◆ PROMPT
Reproduce every line of the rows below, character for character, with no changes.

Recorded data
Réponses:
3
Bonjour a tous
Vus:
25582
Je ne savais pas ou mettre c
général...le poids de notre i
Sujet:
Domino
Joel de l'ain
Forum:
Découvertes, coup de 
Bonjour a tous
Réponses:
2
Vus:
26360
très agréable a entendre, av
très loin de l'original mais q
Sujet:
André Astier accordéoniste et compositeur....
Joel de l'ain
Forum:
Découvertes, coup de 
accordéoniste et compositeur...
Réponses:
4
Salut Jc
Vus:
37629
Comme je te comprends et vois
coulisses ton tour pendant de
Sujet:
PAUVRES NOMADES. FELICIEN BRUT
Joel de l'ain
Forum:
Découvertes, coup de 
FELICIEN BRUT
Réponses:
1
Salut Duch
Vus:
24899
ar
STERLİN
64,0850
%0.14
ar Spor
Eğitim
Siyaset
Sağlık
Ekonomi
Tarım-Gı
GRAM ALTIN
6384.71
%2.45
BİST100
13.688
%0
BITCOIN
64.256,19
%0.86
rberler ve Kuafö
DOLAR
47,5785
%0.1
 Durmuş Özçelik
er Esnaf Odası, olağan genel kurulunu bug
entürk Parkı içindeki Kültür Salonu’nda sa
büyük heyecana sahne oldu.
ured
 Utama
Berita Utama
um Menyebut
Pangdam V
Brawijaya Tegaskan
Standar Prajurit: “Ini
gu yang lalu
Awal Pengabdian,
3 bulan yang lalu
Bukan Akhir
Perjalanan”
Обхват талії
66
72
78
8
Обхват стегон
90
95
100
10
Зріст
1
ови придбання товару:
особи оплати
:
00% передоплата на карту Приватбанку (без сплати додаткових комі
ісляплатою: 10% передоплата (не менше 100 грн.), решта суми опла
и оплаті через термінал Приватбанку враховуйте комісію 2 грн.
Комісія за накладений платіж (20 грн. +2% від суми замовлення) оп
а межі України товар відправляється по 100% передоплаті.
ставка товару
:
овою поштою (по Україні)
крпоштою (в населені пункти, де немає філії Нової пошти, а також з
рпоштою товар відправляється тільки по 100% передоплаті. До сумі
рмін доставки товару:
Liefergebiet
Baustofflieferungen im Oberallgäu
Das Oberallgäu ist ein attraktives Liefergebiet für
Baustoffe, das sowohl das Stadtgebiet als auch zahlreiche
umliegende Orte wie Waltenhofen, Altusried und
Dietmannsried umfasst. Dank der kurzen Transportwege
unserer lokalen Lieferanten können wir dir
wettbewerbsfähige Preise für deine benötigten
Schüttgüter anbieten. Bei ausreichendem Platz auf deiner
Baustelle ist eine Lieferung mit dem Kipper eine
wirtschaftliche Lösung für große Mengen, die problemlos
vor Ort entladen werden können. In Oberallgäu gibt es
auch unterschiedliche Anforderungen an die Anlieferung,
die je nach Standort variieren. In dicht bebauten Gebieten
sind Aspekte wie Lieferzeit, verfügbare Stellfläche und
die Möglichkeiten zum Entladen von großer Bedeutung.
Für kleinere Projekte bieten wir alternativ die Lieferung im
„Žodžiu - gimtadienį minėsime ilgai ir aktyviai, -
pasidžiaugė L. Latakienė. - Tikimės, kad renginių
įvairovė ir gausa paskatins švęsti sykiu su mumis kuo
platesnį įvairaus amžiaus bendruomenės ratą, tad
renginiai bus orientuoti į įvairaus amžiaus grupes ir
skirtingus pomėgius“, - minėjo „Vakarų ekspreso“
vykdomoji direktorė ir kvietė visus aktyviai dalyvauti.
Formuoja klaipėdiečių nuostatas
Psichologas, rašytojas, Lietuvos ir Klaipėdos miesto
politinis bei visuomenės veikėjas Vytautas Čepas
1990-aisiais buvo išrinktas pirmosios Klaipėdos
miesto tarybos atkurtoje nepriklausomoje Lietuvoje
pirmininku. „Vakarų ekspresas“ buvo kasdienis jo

◆ RESULT FOR THIS EXERCISE
Réponses:
3
Bonjour a tous
Vus:
25582
Je ne savais pas ou mettre c
général...le poids de notre i
Sujet:
Domino
Joel de l'ain
Forum:
Découvertes, coup de 
Bonjour a tous
Réponses:
2
Vus:
26360
très agréable a entendre, av
très loin de l'original mais q
Sujet:
André Astier accordéoniste et compositeur....
Joel de l'ain
Forum:
Découvertes, coup de 
accordéoniste et compositeur...
Réponses:
4
Salut Jc
Vus:
37629
Comme je te comprends et vois
coulisses ton tour pendant de
Sujet:
PAUVRES NOMADES. FELICIEN BRUT
Joel de l'ain
Forum:
Découvertes, coup de 
FELICIEN BRUT
Réponses:
1
Salut Duch
Vus:
24899
ar
STERLİN
64,0850
%0.14
ar Spor
Eğitim
Siyaset
Sağlık
Ekonomi
Tarım-Gı
GRAM ALTIN
6384.71
%2.45
BİST100
13.688
%0
BITCOIN
64.256,19
%0.86
rberler ve Kuafö
DOLAR
47,5785
%0.1
 Durmuş Özçelik
er Esnaf Odası, olağan genel kurulunu bug
entürk Parkı içindeki Kültür Salonu’nda sa
büyük heyecana sahne oldu.
ured
 Utama
Berita Utama
um Menyebut
Pangdam V
Brawijaya Tegaskan
Standar Prajurit: “Ini
gu yang lalu
Awal Pengabdian,
3 bulan yang lalu
Bukan Akhir
Perjalanan”
Обхват талії
66
72
78
8
Обхват стегон
90
95
100
10
Зріст
1
ови придбання товару:
особи оплати
:
00% передоплата на карту Приватбанку (без сплати додаткових комі
ісляплатою: 10% передоплата (не менше 100 грн.), решта суми опла
и оплаті через термінал Приватбанку враховуйте комісію 2 грн.
Комісія за накладений платіж (20 грн. +2% від суми замовлення) оп
а межі України товар відправляється по 100% передоплаті.
ставка товару
:
овою поштою (по Україні)
крпоштою (в населені пункти, де немає філії Нової пошти, а також з
рпоштою товар відправляється тільки по 100% передоплаті. До сумі
рмін доставки товару:
Liefergebiet
Baustofflieferungen im Oberallgäu
Das Oberallgäu ist ein attraktives Liefergebiet für
Baustoffe, das sowohl das Stadtgebiet als auch zahlreiche
umliegende Orte wie Waltenhofen, Altusried und
Dietmannsried umfasst. Dank der kurzen Transportwege
unserer lokalen Lieferanten können wir dir
wettbewerbsfähige Preise für deine benötigten
Schüttgüter anbieten. Bei ausreichendem Platz auf deiner
Baustelle ist eine Lieferung mit dem Kipper eine
wirtschaftliche Lösung für große Mengen, die problemlos
vor Ort entladen werden können. In Oberallgäu gibt es
auch unterschiedliche Anforderungen an die Anlieferung,
die je nach Standort variieren. In dicht bebauten Gebieten
sind Aspekte wie Lieferzeit, verfügbare Stellfläche und
die Möglichkeiten zum Entladen von großer Bedeutung.
Für kleinere Projekte bieten wir alternativ die Lieferung im
„Žodžiu - gimtadienį minėsime ilgai ir aktyviai, -
pasidžiaugė L. Latakienė. - Tikimės, kad renginių
įvairovė ir gausa paskatins švęsti sykiu su mumis kuo
platesnį įvairaus amžiaus bendruomenės ratą, tad
renginiai bus orientuoti į įvairaus amžiaus grupes ir
skirtingus pomėgius“, - minėjo „Vakarų ekspreso“
vykdomoji direktorė ir kvietė visus aktyviai dalyvauti.
Formuoja klaipėdiečių nuostatas
Psichologas, rašytojas, Lietuvos ir Klaipėdos miesto
politinis bei visuomenės veikėjas Vytautas Čepas
1990-aisiais buvo išrinktas pirmosios Klaipėdos
miesto tarybos atkurtoje nepriklausomoje Lietuvoje
pirmininku. „Vakarų ekspresas“ buvo kasdienis jo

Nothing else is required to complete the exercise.